User Tasks Description: a Retrospective, Recent Contributions and some Research Challenges

Professor Philippe Palanque
Université Toulouse III – Paul Sabatier

Abstract: Describing users tasks has been the focus of research for many years starting with the seminal work from Annett and Duncan in 1967. Since then, the Human Factors and Human Computer Interaction domains have proposed multiple contributions identifying the elements that have to be gathered and represented in order to describe precisely the relevant aspects of users tasks. This keynote will highlight these fundamental elements of tasks descriptions and will state the current state of the art. A specific view on how to use such descriptions to design and assess automation will be given.  Some publicly available tools will also be presented together with their use in various industrial application domains.  These applications will be the opportunity to identify remaining research challenges for tasks description and modeling.

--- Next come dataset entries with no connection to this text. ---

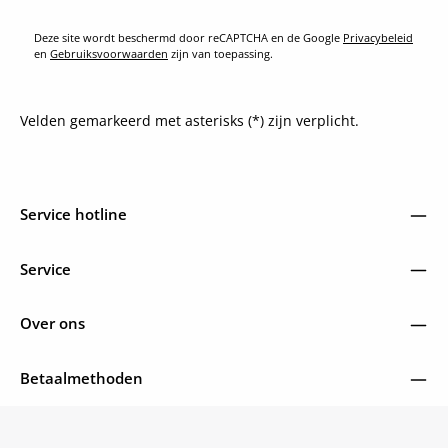
Deze site wordt beschermd door reCAPTCHA en de Google
Privacybeleid
en
Gebruiksvoorwaarden
zijn van toepassing.
Velden gemarkeerd met asterisks (*) zijn verplicht.
Service hotline
Service
Over ons
Betaalmethoden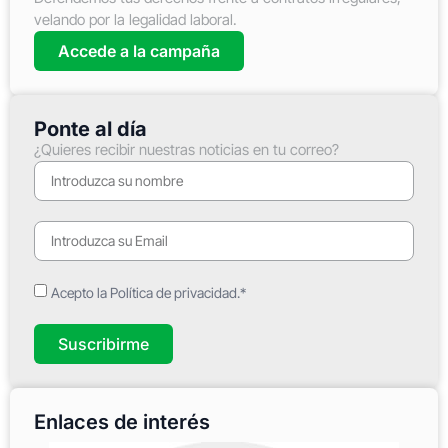
velando por la legalidad laboral.
Accede a la campaña
Ponte al día
¿Quieres recibir nuestras noticias en tu correo?
Acepto la Política de privacidad.*
Suscribirme
Enlaces de interés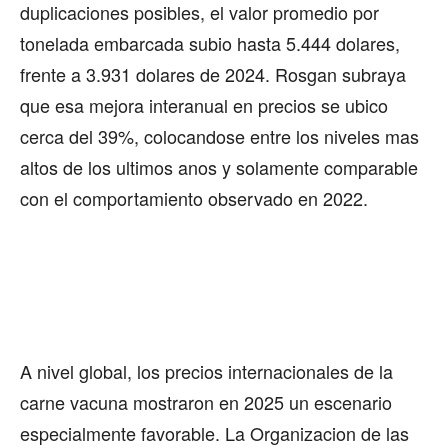
duplicaciones posibles, el valor promedio por
tonelada embarcada subio hasta 5.444 dolares,
frente a 3.931 dolares de 2024. Rosgan subraya
que esa mejora interanual en precios se ubico
cerca del 39%, colocandose entre los niveles mas
altos de los ultimos anos y solamente comparable
con el comportamiento observado en 2022.
A nivel global, los precios internacionales de la
carne vacuna mostraron en 2025 un escenario
especialmente favorable. La Organizacion de las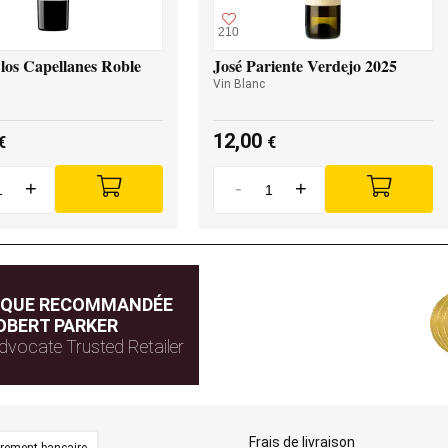
210
los Capellanes Roble
José Pariente Verdejo 2025
Vin Blanc
12,00
€
€
+
-
+
IQUE RECOMMANDÉE
OBERT PARKER
dvocate Trusted Retailer
Frais de livraison
irement bancaire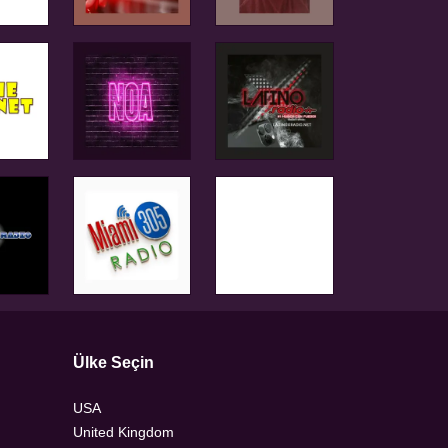
Ülke Seçin
USA
United Kingdom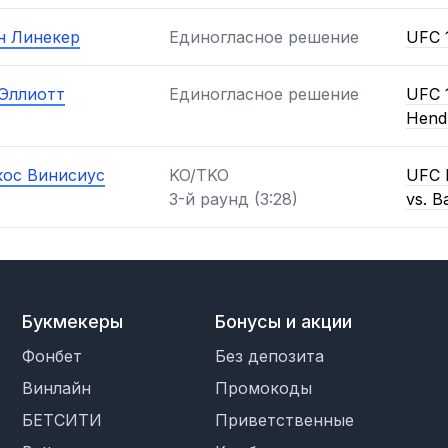
 Линекер
Единогласное решение
UFC 1
Эллиотт
Единогласное решение
UFC 1
Hend
ос Винисиус
KO/TKO
UFC F
3-й раунд (3:28)
vs. B
Букмекеры
Бонусы и акции
Фонбет
Без депозита
Винлайн
Промокоды
БЕТСИТИ
Приветственные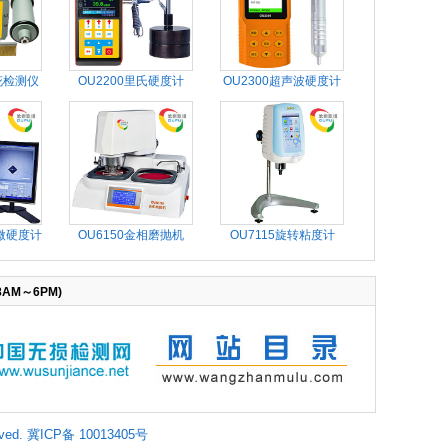
花检测仪
OU2200里氏硬度计
OU2300超声波硬度计
显微硬度计
OU6150金相磨抛机
OU7115旋转粘度计
AM～6PM)
ved. 冀ICP备 10013405号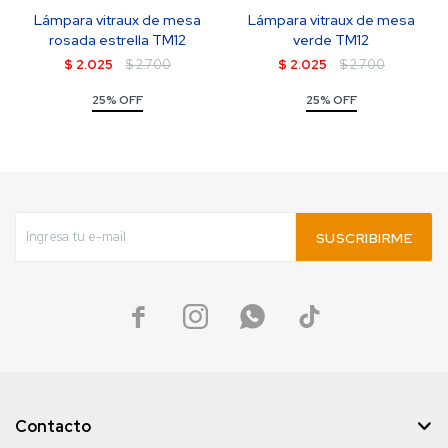
Lámpara vitraux de mesa
Lámpara vitraux de mesa
rosada estrella TM12
verde TM12
$
2.025
$
2.700
$
2.025
$
2.700
25% OFF
25% OFF
SUSCRIBIRME




Contacto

Philippe Palanque is professor in Computer Science at the University Toulouse 3 and is head of the ICS (Interactive Critical System) research group at IRIT (Toulouse Research Lab in Computing Sciences). For many years he has been involved in several research projects funded by the French Department of Defense dealing with the notations and tools for the specification of real-time interactive systems (including Command and Control systems for drones, multimodal interfaces for military cockpits and ground segment systems in satellite control rooms, Air Traffic Control workstation, …). As for civil aviation, he is now involved in the specification and certification issues of new interactive cockpits (that have to be compliant with ARINC 661 specification standard) of aircrafts including Airbus A350, or Boeing 787 with a recent focus on multi-touch interactions. He edited and co-edited more than twenty books or conference proceedings and co-authored more than 200 refereed publications in international conferences and journals. He is a member of SIGCHI Academy and chair of the IFIP Technical Committee on Human-Computer Interaction.

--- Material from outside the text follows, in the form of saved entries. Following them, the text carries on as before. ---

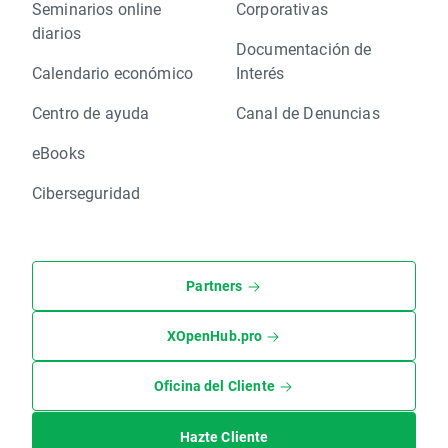
Seminarios online
Corporativas
diarios
Documentación de
Calendario económico
Interés
Centro de ayuda
Canal de Denuncias
eBooks
Ciberseguridad
Partners
XOpenHub.pro
Oficina del Cliente
Hazte Cliente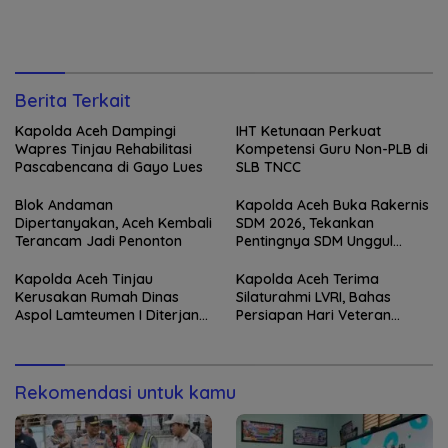
Berita Terkait
Kapolda Aceh Dampingi
IHT Ketunaan Perkuat
Wapres Tinjau Rehabilitasi
Kompetensi Guru Non-PLB di
Pascabencana di Gayo Lues
SLB TNCC
Blok Andaman
Kapolda Aceh Buka Rakernis
Dipertanyakan, Aceh Kembali
SDM 2026, Tekankan
Terancam Jadi Penonton
Pentingnya SDM Unggul
untuk Pelayanan Polri
Humanis
Kapolda Aceh Tinjau
Kapolda Aceh Terima
Kerusakan Rumah Dinas
Silaturahmi LVRI, Bahas
Aspol Lamteumen I Diterjang
Persiapan Hari Veteran
Angin Kencang
Nasional ke-77
Rekomendasi untuk kamu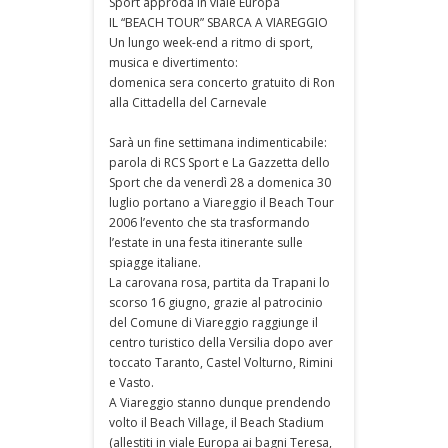
Sport approda in viale Europa
IL “BEACH TOUR” SBARCA A VIAREGGIO
Un lungo week-end a ritmo di sport,
musica e divertimento:
domenica sera concerto gratuito di Ron
alla Cittadella del Carnevale
Sarà un fine settimana indimenticabile:
parola di RCS Sport e La Gazzetta dello
Sport che da venerdì 28 a domenica 30
luglio portano a Viareggio il Beach Tour
2006 l’evento che sta trasformando
l’estate in una festa itinerante sulle
spiagge italiane.
La carovana rosa, partita da Trapani lo
scorso 16 giugno, grazie al patrocinio
del Comune di Viareggio raggiunge il
centro turistico della Versilia dopo aver
toccato Taranto, Castel Volturno, Rimini
e Vasto.
A Viareggio stanno dunque prendendo
volto il Beach Village, il Beach Stadium
(allestiti in viale Europa ai bagni Teresa,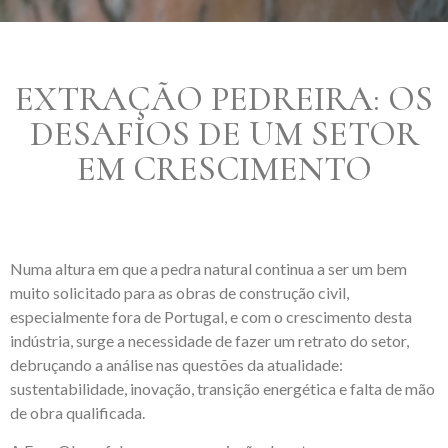
EXTRAÇÃO PEDREIRA: OS
DESAFIOS DE UM SETOR
EM CRESCIMENTO
Numa altura em que a pedra natural continua a ser um bem
muito solicitado para as obras de construção civil,
especialmente fora de Portugal, e com o crescimento desta
indústria, surge a necessidade de fazer um retrato do setor,
debruçando a análise nas questões da atualidade:
sustentabilidade, inovação, transição energética e falta de mão
de obra qualificada.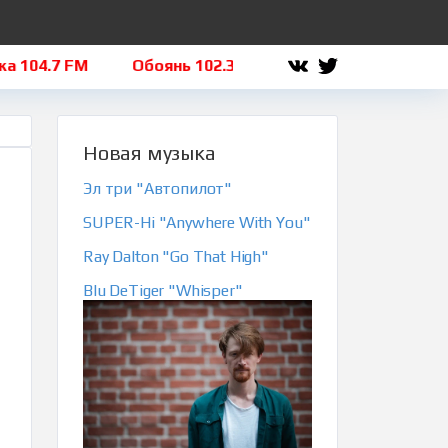
04.7 FM
Обоянь 102.3 FM
Льгов 101.8 FM
Щ
Новая музыка
Эл три "Автопилот"
SUPER-Hi "Anywhere With You"
Ray Dalton "Go That High"
Blu DeTiger "Whisper"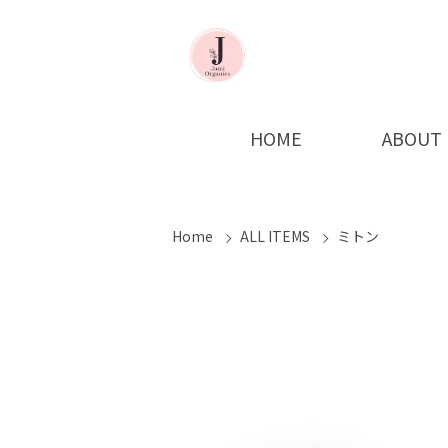
HOME
ABOUT
Home
ALL ITEMS
ミトン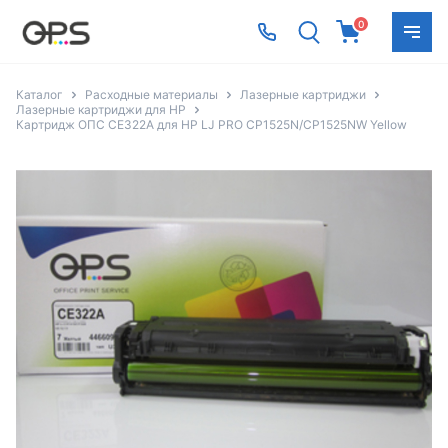
0
Каталог
Расходные материалы
Лазерные картриджи
Лазерные картриджи для HP
Картридж ОПС CE322A для HP LJ PRO CP1525N/CP1525NW Yellow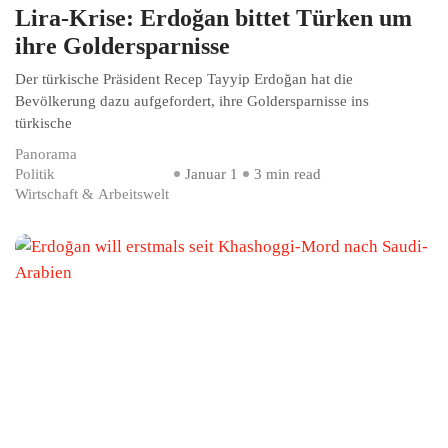
Lira-Krise: Erdoğan bittet Türken um
ihre Goldersparnisse
Der türkische Präsident Recep Tayyip Erdoğan hat die
Bevölkerung dazu aufgefordert, ihre Goldersparnisse ins
türkische
Panorama
Politik
Januar 1
3 min read
Wirtschaft & Arbeitswelt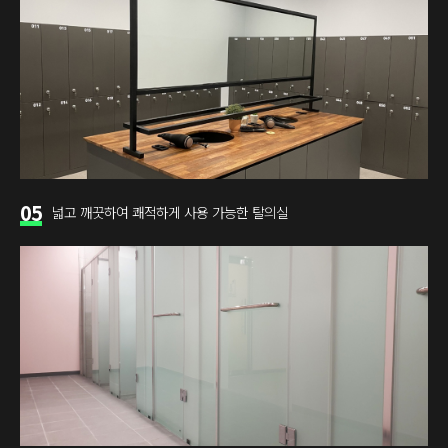
05
넓고 깨끗하여 쾌적하게 사용 가능한 탈의실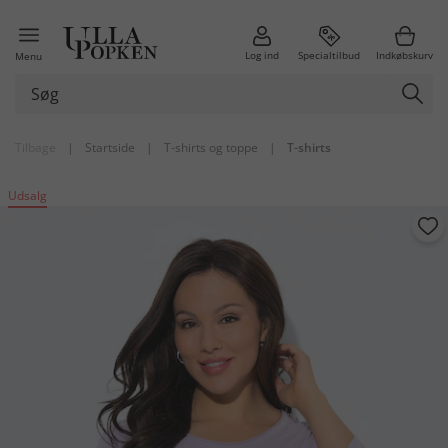
Log ind
Specialtilbud
Indkøbskurv
Menu
Tilbage
|
Startside
|
T-shirts og toppe
|
T-shirts
Udsalg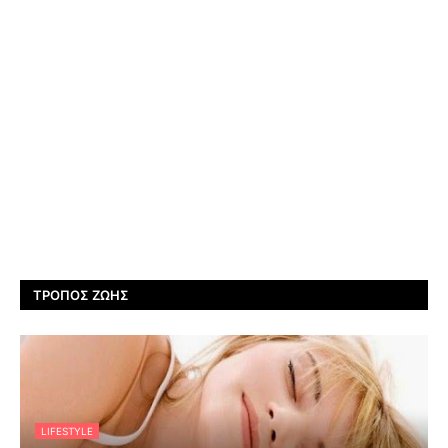
ΤΡΌΠΟΣ ΖΩΉΣ
LIFESTYLE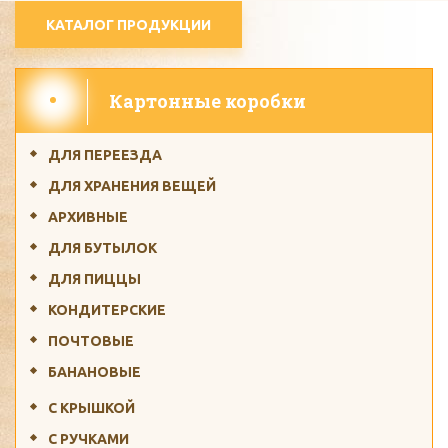
КАТАЛОГ ПРОДУКЦИИ
Картонные коробки
ДЛЯ ПЕРЕЕЗДА
ДЛЯ ХРАНЕНИЯ ВЕЩЕЙ
АРХИВНЫЕ
ДЛЯ БУТЫЛОК
ДЛЯ ПИЦЦЫ
КОНДИТЕРСКИЕ
ПОЧТОВЫЕ
БАНАНОВЫЕ
С КРЫШКОЙ
С РУЧКАМИ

Computational Modeling of Handwriting Movements

Dr. Luis A. Leiva
Aalto University

Abstract: Quite often, in order to develop new interaction techniques, a set of representative users is required to annotate as much behavioral data as possible. This is a very time-consuming and costly process, and can be prohibitive to many researchers. To bridge this gap, I will present recent advances to create synthetic but realistic human movement data. Concretely, in this talk I will share my vision about artificially generated human-like handwriting movements and how they can be used to create or enrich existing datasets, unburdening thus both the users and the experimenter. Researchers can also benefit from producing synthetic material in order to conduct experiments at low risk and build rich data-driven simulations of user behavior.

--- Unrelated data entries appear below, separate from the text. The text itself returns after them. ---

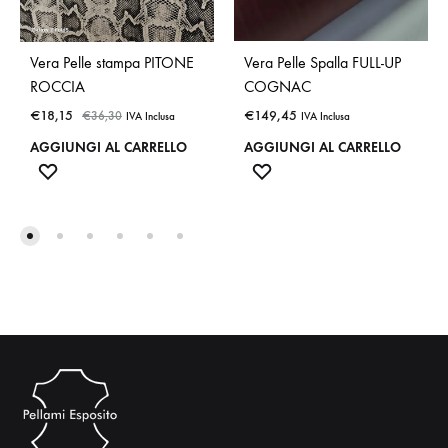
Vera Pelle stampa PITONE
Vera Pelle Spalla FULL-UP
ROCCIA
COGNAC
€
18,15
€
149,45
€
36,30
IVA Inclusa
IVA Inclusa
AGGIUNGI AL CARRELLO
AGGIUNGI AL CARRELLO
ADD
ADD
TO
TO
WISHLIST
WISHLIST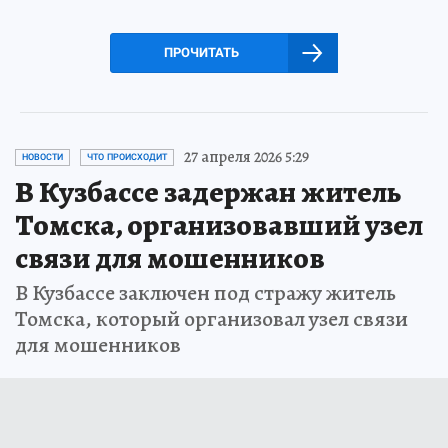
ПРОЧИТАТЬ
27 апреля 2026 5:29
НОВОСТИ
ЧТО ПРОИСХОДИТ
В Кузбассе задержан житель
Томска, организовавший узел
связи для мошенников
В Кузбассе заключен под стражу житель
Томска, который организовал узел связи
для мошенников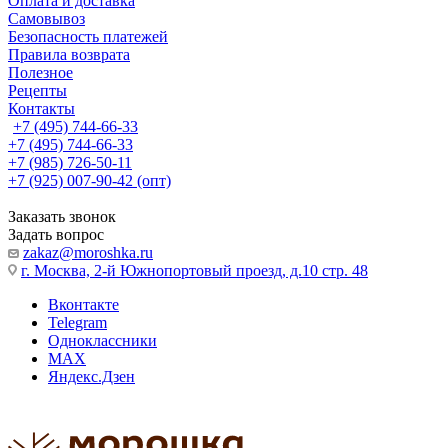
Оплата и доставка
Самовывоз
Безопасность платежей
Правила возврата
Полезное
Рецепты
Контакты
+7 (495) 744-66-33
+7 (495) 744-66-33
+7 (985) 726-50-11
+7 (925) 007-90-42 (опт)
Заказать звонок
Задать вопрос
zakaz@moroshka.ru
г. Москва, 2-й Южнопортовый проезд, д.10 стр. 48
Вконтакте
Telegram
Одноклассники
MAX
Яндекс.Дзен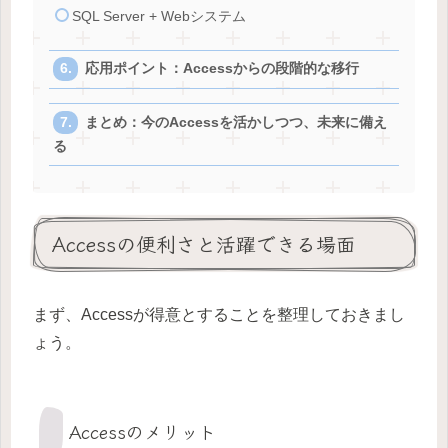
SQL Server + Webシステム
応用ポイント：Accessからの段階的な移行
まとめ：今のAccessを活かしつつ、未来に備え
る
Accessの便利さと活躍できる場面
まず、Accessが得意とすることを整理しておきまし
ょう。
Accessのメリット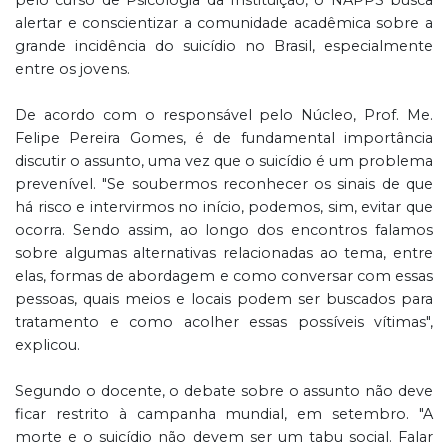
alertar e conscientizar a comunidade acadêmica sobre a
grande incidência do suicídio no Brasil, especialmente
entre os jovens.
De acordo com o responsável pelo Núcleo, Prof. Me.
Felipe Pereira Gomes, é de fundamental importância
discutir o assunto, uma vez que o suicídio é um problema
prevenível. "Se soubermos reconhecer os sinais de que
há risco e intervirmos no início, podemos, sim, evitar que
ocorra. Sendo assim, ao longo dos encontros falamos
sobre algumas alternativas relacionadas ao tema, entre
elas, formas de abordagem e como conversar com essas
pessoas, quais meios e locais podem ser buscados para
tratamento e como acolher essas possíveis vítimas",
explicou.
Segundo o docente, o debate sobre o assunto não deve
ficar restrito à campanha mundial, em setembro. "A
morte e o suicídio não devem ser um tabu social. Falar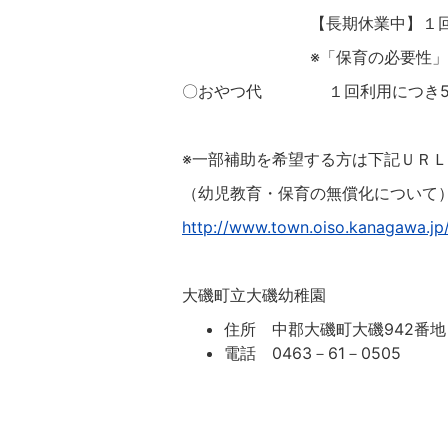
【長期休業中】１回4
※「保育の必要性」の認定を
〇おやつ代 １回利用につき5
※一部補助を希望する方は下記ＵＲ
（幼児教育・保育の無償化について
http://www.town.oiso.kanagawa.j
大磯町立大磯幼稚園
住所 中郡大磯町大磯942番地
電話 0463－61－0505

Luis A. Leiva holds two undergraduate degrees (Industrial Design and Industrial Engineering), an MSc in Electrical Engineering, an MAS in Pattern Recognition and Artificial Intelligence, and a PhD in Computer Science. He is the co-founder and former director of technology of Sciling, an SME agency specialized in B2B Machine Learning solutions.
Previously he was a research fellow of the PRHLT Research Center at the Technical University of Valencia, Spain. His research interests lie at the intersection of Human-Computer Interaction and Machine Learning.
His main research area is computational interaction, where he combines computational thinking with data-driven models and methods to enable, explain, and support user interaction. He is affiliated with the Finnish Center for Artificial Intelligence (FCAI) and is a professional member of the Association for Computing Machinery (ACM). He currently serves as an associate editor for the International Journal of Human- Computer Studies. He often serves in the program committee of several conferences and journals of various computer science disciplines, including Human-Computer Interaction, Machine Learning, Information Retrieval, and Natural Language Processing. He is also the recipient of several awards both from industry and academia.